• _Task to carry out_
Will you write out the data exactly, excluding every picture?

• _Exercise data_
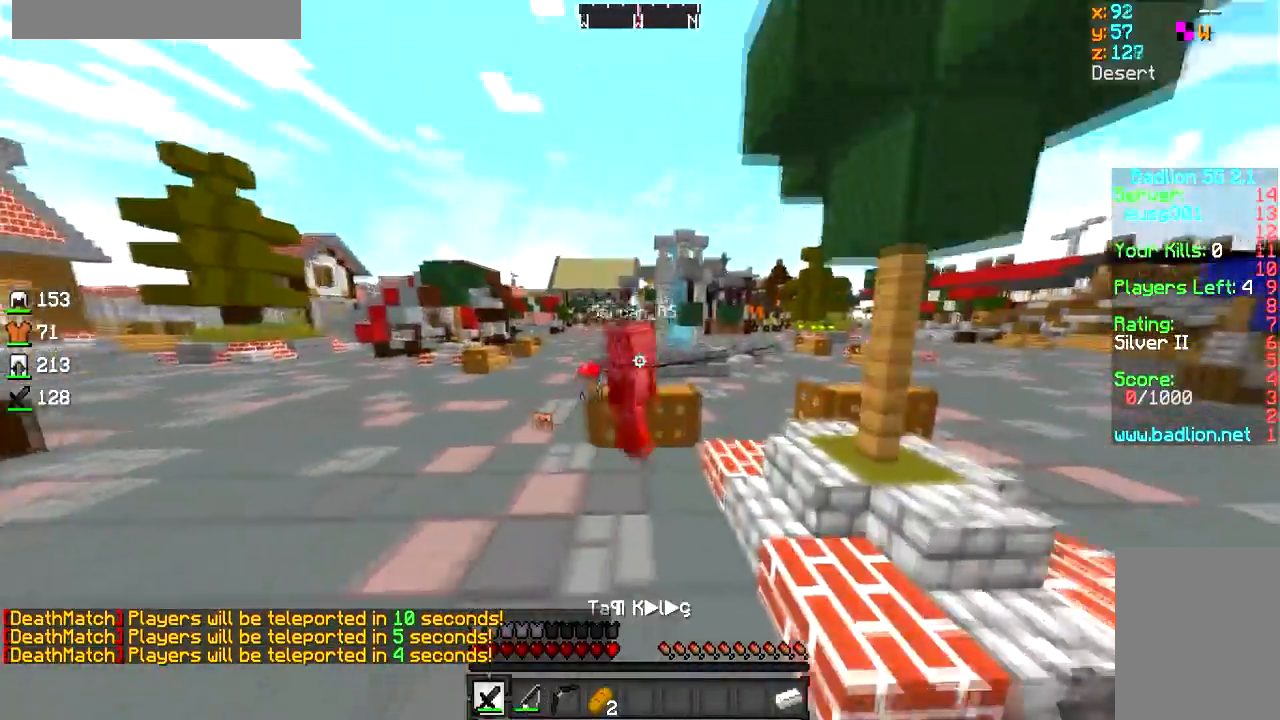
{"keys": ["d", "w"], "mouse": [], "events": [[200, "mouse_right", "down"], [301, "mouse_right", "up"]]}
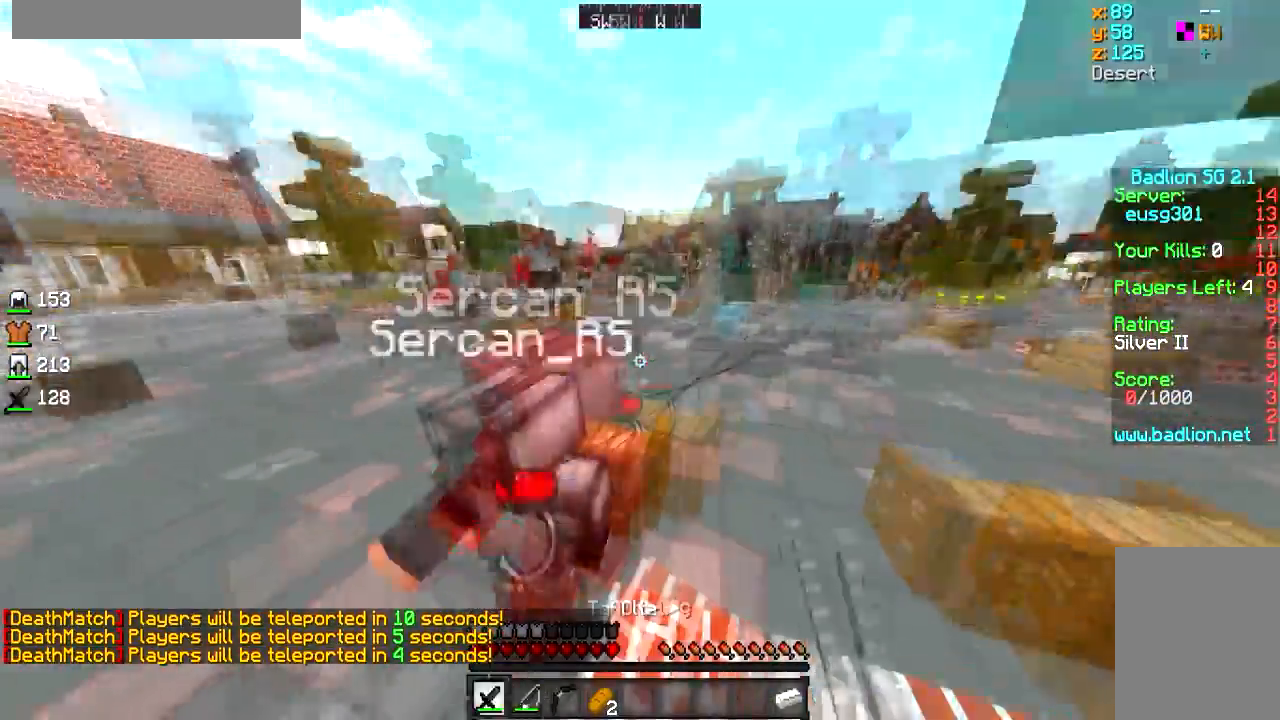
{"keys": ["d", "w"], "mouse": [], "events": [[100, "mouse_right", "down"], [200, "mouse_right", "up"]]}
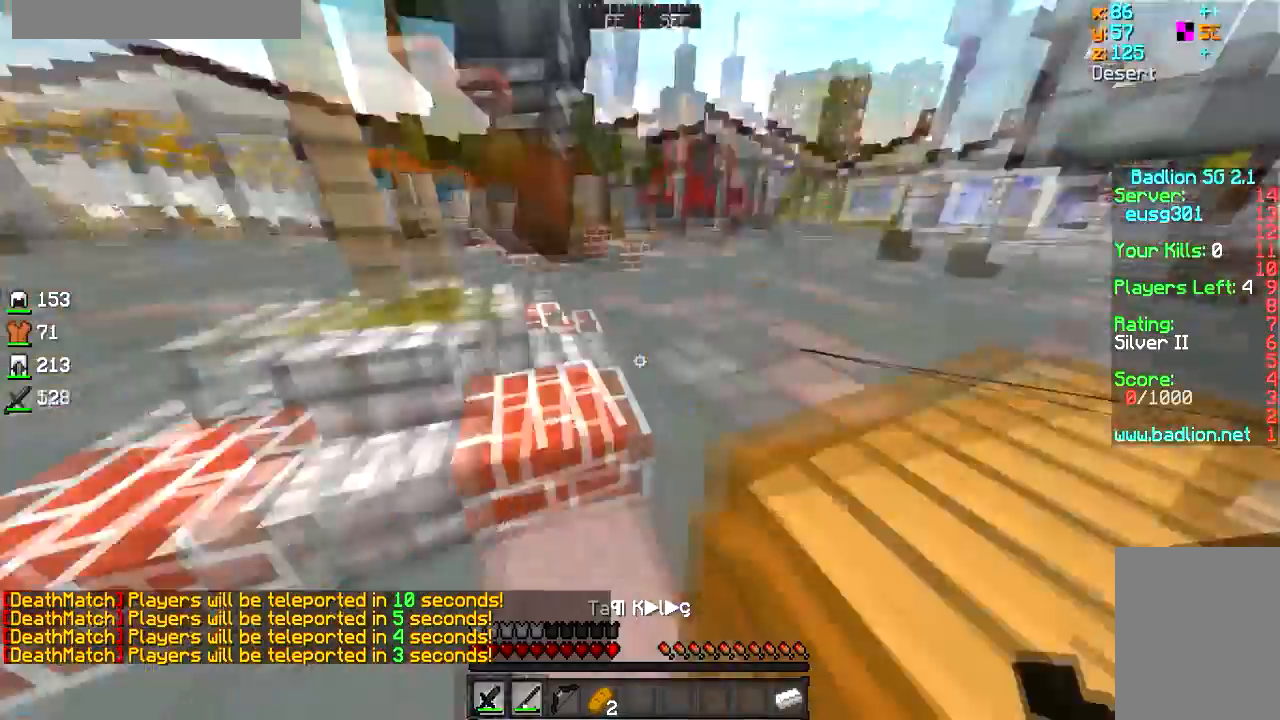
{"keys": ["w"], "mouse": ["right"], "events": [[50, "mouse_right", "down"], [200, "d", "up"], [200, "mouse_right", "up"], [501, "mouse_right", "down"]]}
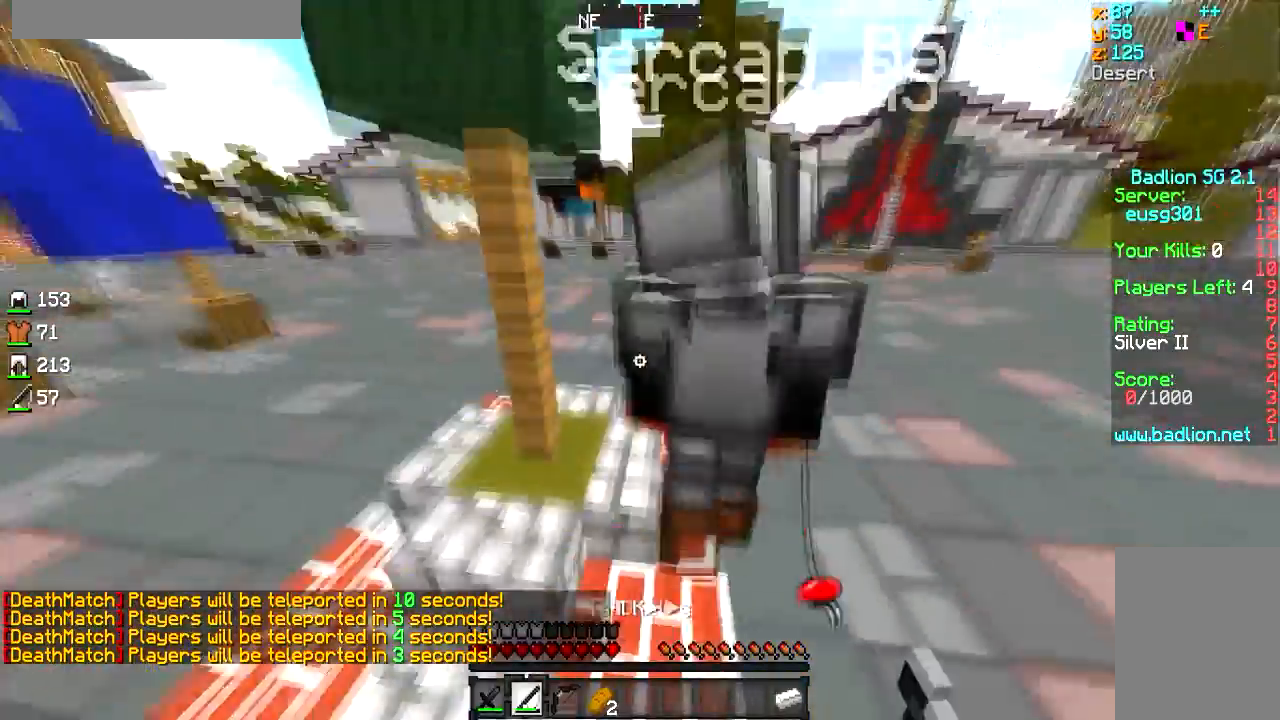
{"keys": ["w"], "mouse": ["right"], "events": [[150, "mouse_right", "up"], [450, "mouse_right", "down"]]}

• _Solution below_
{"keys": ["d", "w"], "mouse": [], "events": [[200, "mouse_right", "down"], [301, "mouse_right", "up"]]}
{"keys": ["d", "w"], "mouse": [], "events": [[100, "mouse_right", "down"], [200, "mouse_right", "up"]]}
{"keys": ["w"], "mouse": ["right"], "events": [[50, "mouse_right", "down"], [200, "d", "up"], [200, "mouse_right", "up"], [501, "mouse_right", "down"]]}
{"keys": ["w"], "mouse": ["right"], "events": [[150, "mouse_right", "up"], [450, "mouse_right", "down"]]}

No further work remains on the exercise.